Expected behavior Fast backup, well over 100 Mbps and significantly less CPU load.

Environment:

  • Longhorn version: v1.1.0
  • Installation method: Rancher Catalog App
  • Kubernetes distro: RKE 2.5.7
    • Number of management node in the cluster: 2
    • Number of worker node in the cluster: 3
  • Node config
    • OS type and version: openSUSE Leap 15.2
    • CPU per node: 16
    • Memory per node: 142GiB
    • Disk type: SAN Storage FC RAID 10
    • Network bandwidth between the nodes: 1GiB
  • Underlying Infrastructure: Baremetal
  • Number of Longhorn volumes in the cluster:

About this issue

  • Original URL
  • State: open
  • Created 3 years ago
  • Comments: 18 (11 by maintainers)

Most upvoted comments

It seems that we can speed up the backup creation. More specifically, for each 2Mi block of a backup, Longhorn will calculate the checksum and compress it before transferring to the remote backupstore. This cannot utilize disk, CPU, and network resources simultaneously and efficiently. I think start multiple block processing parallelly would help. This improvement can be similar to the backup volume listing: https://github.com/longhorn/backupstore/blob/dfee2468733ec26b3e50561530046ad917b98e2d/deltablock.go#L262-L286

Related to #1409.

@PatrickHuetter The backup creation is actually done by one of the volume replicas, which can be not on the node the volume/the workload is attached to

@shuo-wu Okay that seems good but also the compression is done there.
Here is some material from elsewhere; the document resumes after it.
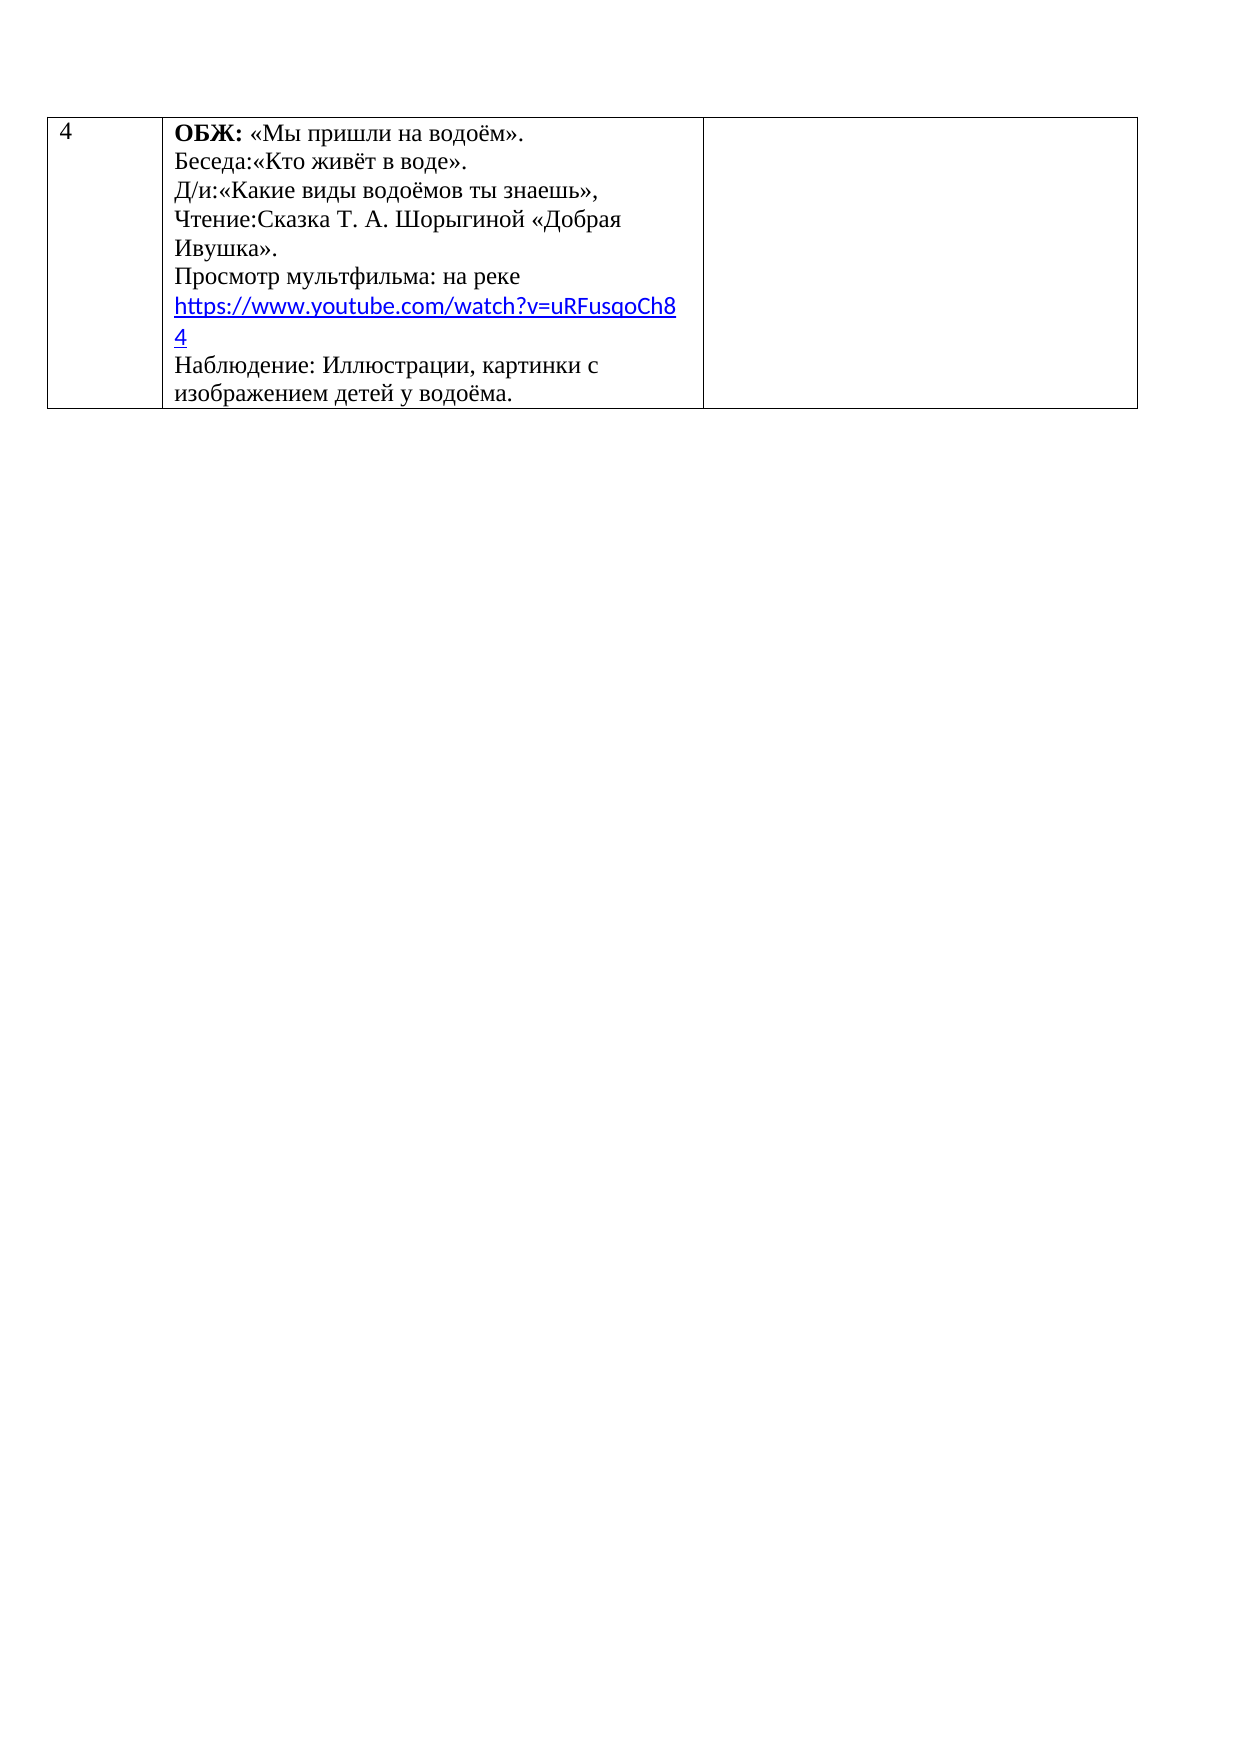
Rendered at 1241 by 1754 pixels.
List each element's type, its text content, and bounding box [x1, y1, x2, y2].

table_cell 4 [48, 118, 162, 408]
table_cell [704, 118, 1137, 408]
table_cell ОБЖ: «Мы пришли на водоём». Беседа:«Кто живёт в воде». Д/и:«Какие виды водоёмов ты знаешь», Чтение:Сказка Т. А. Шорыгиной «Добрая Ивушка». Просмотр мультфильма: на реке https://www.youtube.com/watch?v=uRFusqoCh8 4 Наблюдение: Иллюстрации, картинки с изображением детей у водоёма. [163, 118, 703, 408]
And if this volume replica runs on a worker node (in our case we have hybrid nodes) it also takes cpu resources from the cluster (and then from the applications running on that hosts). It’s okay for us but I think we will really run into problems if the volumes get larger. That’s why I asked for some possibility to disable compression as it would be very useful for large volume workloads.

Hi, can you try to use a Linux NFS server and see if this issue can be reproduced as well? It would help a lot for narrowing down the issue.